Congress probably should never have directed the Treasury to lead the program. It’s not a grant-making agency, and Secretary Janet Yellen has bigger things to worry about, like the looming debt ceiling and the global economy.
Still, the Treasury has to do what the law tells it to do, and should be expected to follow some basic rules of good governance.
The program appears to lack even the most basic transparency. Treasury’s website lists a press release similar to California’s for each state award, and those others also provide almost no additional information. They do list “key state contacts,” but it’s typically an entire state agency. That’s just a hair more helpful than telling people to “call Congress” to learn more about government spending.
At a bare minimum, the public should be able to see the plan each state submitted to the Treasury and the final plan the agency approved. That might make it possible for researchers and watchdogs like the Government Accountability Office to evaluate the program — not only to see how well it worked, but to inform other broadband grant programs. Unfortunately, these plans do not appear to be available to the public.
Taxpayers should know how the states intend to spend the money once they have it because there are many ways to distribute the funds to those who would build networks. A long history of broadband subsidies and economic research provide lessons on these practices. It is important to know whether states are heeding or ignoring those lessons.
The answers make a huge difference. Research on the $4.5 billion broadband subsidy program under the Obama administration found that the grant assignment program was little better than randomly selecting winners from the pool of applications, while a more coherent competitive bidding process like a reverse auction would have stretched the money much further.
The little information we have is not encouraging. The grants appear to be spending far more per location than necessary, meaning the money is building less broadband than it could.
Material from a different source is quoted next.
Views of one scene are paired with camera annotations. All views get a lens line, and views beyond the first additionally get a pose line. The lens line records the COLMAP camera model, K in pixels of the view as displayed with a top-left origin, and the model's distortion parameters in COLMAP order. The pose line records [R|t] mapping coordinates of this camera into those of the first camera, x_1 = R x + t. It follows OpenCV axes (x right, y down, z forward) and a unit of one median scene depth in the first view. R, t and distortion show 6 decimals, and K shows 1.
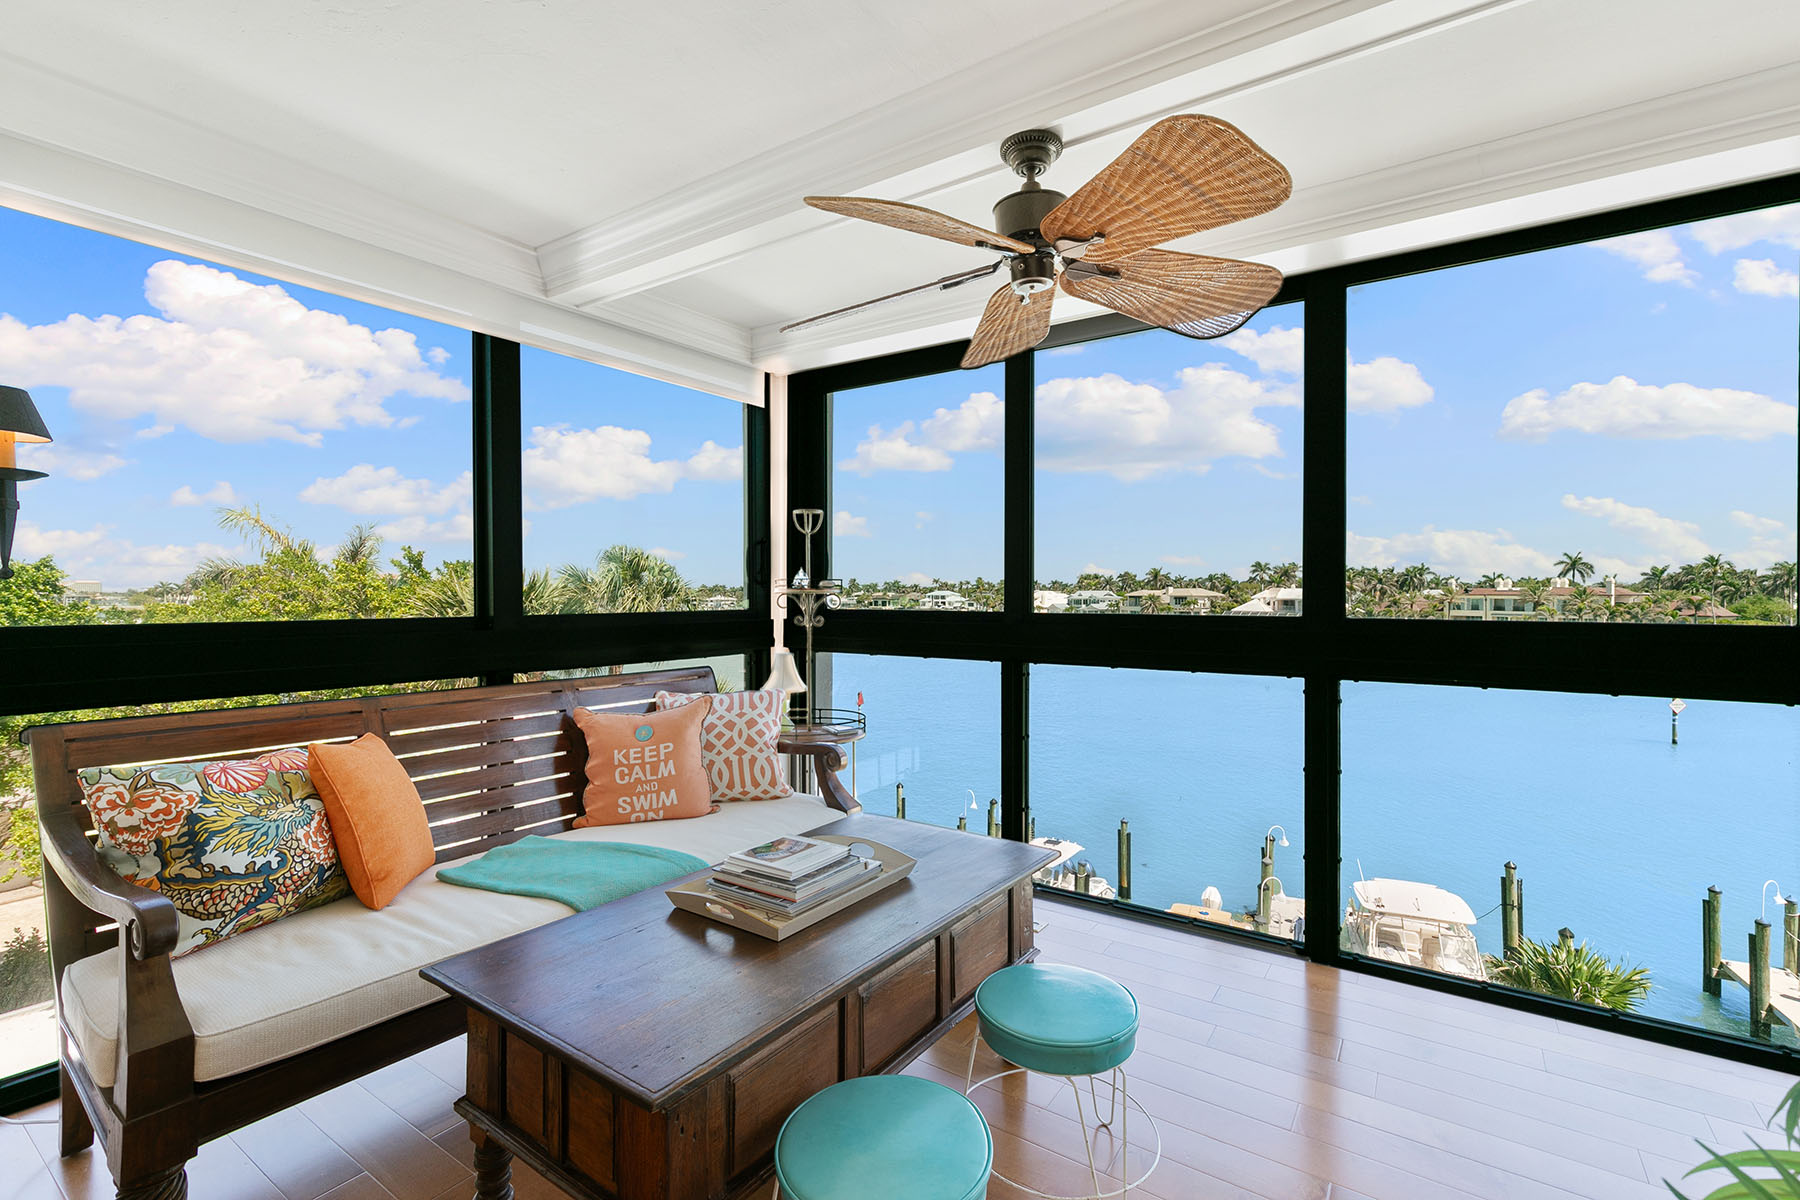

For example, California is getting $540 million to serve an expected 127,000 locations, or about $4,250 per location. That’s about the same as what the FCC estimated as the maximum it was willing to pay per location in California in the Rural Development Opportunities Fund in 2020. And because that money was distributed in an auction, the actual subsidy for gigabit connections came in lower than expected, at about $2,000 per location on average.
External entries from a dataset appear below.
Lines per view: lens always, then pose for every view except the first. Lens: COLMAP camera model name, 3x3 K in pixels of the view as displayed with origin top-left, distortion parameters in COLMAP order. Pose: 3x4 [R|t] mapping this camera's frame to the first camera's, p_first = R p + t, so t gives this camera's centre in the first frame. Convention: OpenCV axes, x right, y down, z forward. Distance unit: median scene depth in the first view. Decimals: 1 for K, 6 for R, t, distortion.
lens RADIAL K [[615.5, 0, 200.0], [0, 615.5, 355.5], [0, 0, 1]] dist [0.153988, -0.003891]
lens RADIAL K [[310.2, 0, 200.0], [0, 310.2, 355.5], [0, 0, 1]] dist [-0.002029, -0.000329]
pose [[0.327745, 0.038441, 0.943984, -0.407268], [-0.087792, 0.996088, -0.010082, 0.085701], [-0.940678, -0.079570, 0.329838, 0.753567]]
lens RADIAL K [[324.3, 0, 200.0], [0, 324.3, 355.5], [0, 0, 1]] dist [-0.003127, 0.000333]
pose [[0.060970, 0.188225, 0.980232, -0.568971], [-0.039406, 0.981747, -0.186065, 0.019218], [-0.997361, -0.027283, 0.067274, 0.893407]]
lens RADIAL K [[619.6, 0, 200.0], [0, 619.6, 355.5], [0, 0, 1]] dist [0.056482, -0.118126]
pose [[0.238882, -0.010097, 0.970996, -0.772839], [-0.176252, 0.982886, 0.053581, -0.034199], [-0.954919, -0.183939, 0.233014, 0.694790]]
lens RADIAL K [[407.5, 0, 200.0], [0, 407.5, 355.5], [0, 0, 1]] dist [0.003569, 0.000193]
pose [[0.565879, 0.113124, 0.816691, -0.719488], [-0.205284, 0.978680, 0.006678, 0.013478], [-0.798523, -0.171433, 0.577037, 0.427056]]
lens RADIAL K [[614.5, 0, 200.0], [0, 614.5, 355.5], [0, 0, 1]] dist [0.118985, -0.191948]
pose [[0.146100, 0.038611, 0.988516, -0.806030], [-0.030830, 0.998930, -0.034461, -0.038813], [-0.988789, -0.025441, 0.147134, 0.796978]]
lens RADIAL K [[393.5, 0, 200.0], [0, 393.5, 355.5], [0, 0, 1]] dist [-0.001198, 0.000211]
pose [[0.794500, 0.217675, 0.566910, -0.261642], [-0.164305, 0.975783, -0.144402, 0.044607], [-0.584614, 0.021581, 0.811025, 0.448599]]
California does not seem to be an outlier in the Treasury program. Iowa is getting $152.2 million to serve an estimated 18,972 locations, or $8,022 per location. In the FCC’s RDOF subsidy auction, the FCC’s average reserve price for locations in Iowa was about $7,200 per location, and the auction results yielded a lower cost similar to in California — about $2,000 per location.
With the current opaque arrangement, we may never know whether the infrastructure money was well spent because we know little about how the states plan to distribute the money and how their efforts will be evaluated. To its credit, Treasury requires regular reporting on certain metrics by grant recipients. But there is no mention of any plans to invite independent analysis of how the money is spent and its cost-effectiveness.
This kind of transparency is important for more than a nod towards good governance of the $10 billion Capital Projects Fund. Treasury will soon be joined by the Department of Commerce when it releases another $42.5 billion to the states for essentially the same purpose. We should not accept a precedent of keeping the public in the dark on these infrastructure projects.
Scott Wallsten is president of the Technology Policy Institute. He is an economist with expertise in industrial organization and public policy, and his research focuses on competition, regulation, telecommunications, the economics of digitization, and technology policy. This piece is exclusive to Broadband Breakfast.